A point is a triangular card through which a pin is inserted. The free end of the point is dabbed in wood glue (only a very small amount) before then touching onto the right side of thorax. The insect is pointed always on the right hand side of the thorax between the middle and hind legs. The point needs to be attached to the body and not the legs. For most insects bend the tip of the point downwards with forceps before gluing. For some beetles with flat venters (e.g. lady beetles) and very small insects the tip of the point does not need to be bent.
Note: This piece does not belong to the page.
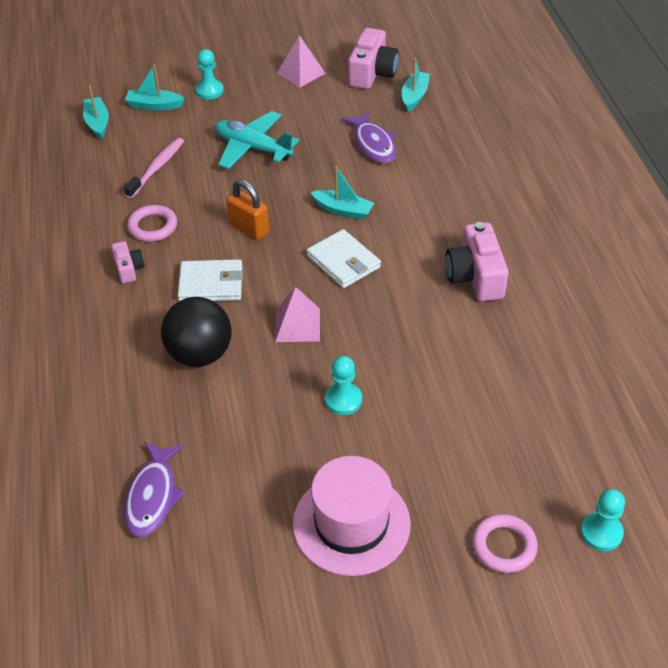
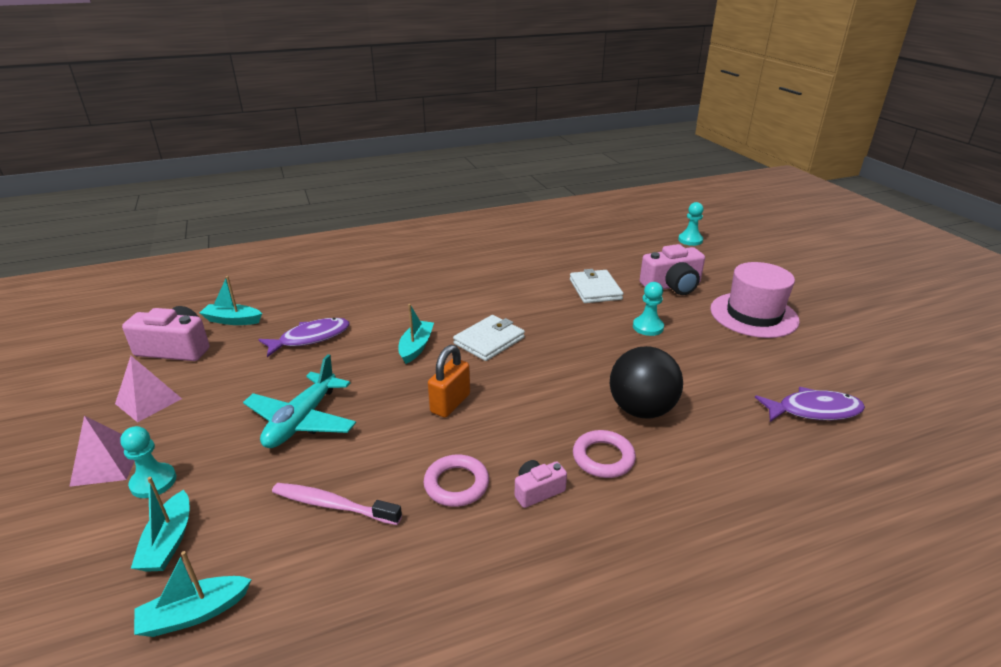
camera: 100 degrees left, 15 degrees down
(211, 284) = (542, 418): white wallet -> white wallet (595, 289)
(297, 325) = (577, 357): pink pyramid -> pink pyramid (107, 464)
(475, 276) = (492, 281): pink camera -> pink camera (672, 286)
(504, 546) = (723, 265): pink ring -> pink ring (603, 458)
Points are made with a point punch or by cutting small triangles from acid-free archival card


Points are placed through the pin using a foam board on pinning block


The tip is bent (usually) and glued to the right side of the thorax between the mid- and hind legs

Alternate point mounting method for heavier insects

Many insects although small, are too heavy to sit on the point card before it dries and slide off. Therefore an alternate method is to lay the insect upside down, glue the specimen to the point card, wait for the glue to dry, and then place the pin through the card using forceps to assist as shown in image series below. Two pairs of forceps required for this technique:


  • lay specimens on back or left side
  • glue bent tip of point card to right side of thorax between mid and hind legs
  • wait for glue to dry


  • pick up pointed insect with forceps from the middle of the point
  • position end of point over base of forceps
  • place pin through end of point card and down between gap in forceps
  • note: using forceps as a guide to place the pin prevents the point card bending when the pin goes through.


  • move the point up the pin to the correct height, ¼ from top of pin

The pinning block

Using a pinning block ensures uniform height of points and labels on pins across a collection. These are generally made of wood and purchased from entomological suppliers but can be easily made with soft timber and a fine saw and drill tip. Drill depths for a four step block for use with standard insect pins (38 mm in height) could be 5, 12, 19, and 27 mm. The last will bring the point to ¾ of the way up the pin. Refer to suggested references at the end of this section which also contain dimensions and specifications for such pinning gauges.


Secondary
labels
Main
label   
Point

The pinning block can also be used to gauge the correct height for pinned insects from the top of the pin by turning them upside down and placing the pin head in the lowest hole and lowering the specimen carefully along the pin (it can be a good idea to use forceps especially for smaller specimens) until it meets the surface of the pinning block:






Setting uniform label height
Setting correct height of pinned insect specimen using lowest or second step of pinning block



Temporary labelling of pinned specimens

Always keep temporary field labels with pinned specimens until permanent labels are written or printed, as shown below. Here, the temporary label from the collecting tube (see page 13) with the collection code, is placed in the pinning tray in front of all specimens from that collection event, until they are permanently labelled. Transfer of the original label will reduce transcription error.

Place the field label at the start of a series of specimens in the unit tray until permanent labels are prepared, as shown below (note: the pinned specimens would be placed facing head up in the unit tray once permanent labels are attached). Before removing, double check that all the information on the permanent labels printed corresponds with the field labels and leave temporary labels with the specimens if possible until the collections are sorted.

Drying pinned and mounted specimens

Especially for larger specimens this can be essential in tropical climates. A drying cupboard can be used and can be easily constructed from plywood with open lattice shelves and fittings for incandescent 40 watt light bulbs installed at the base.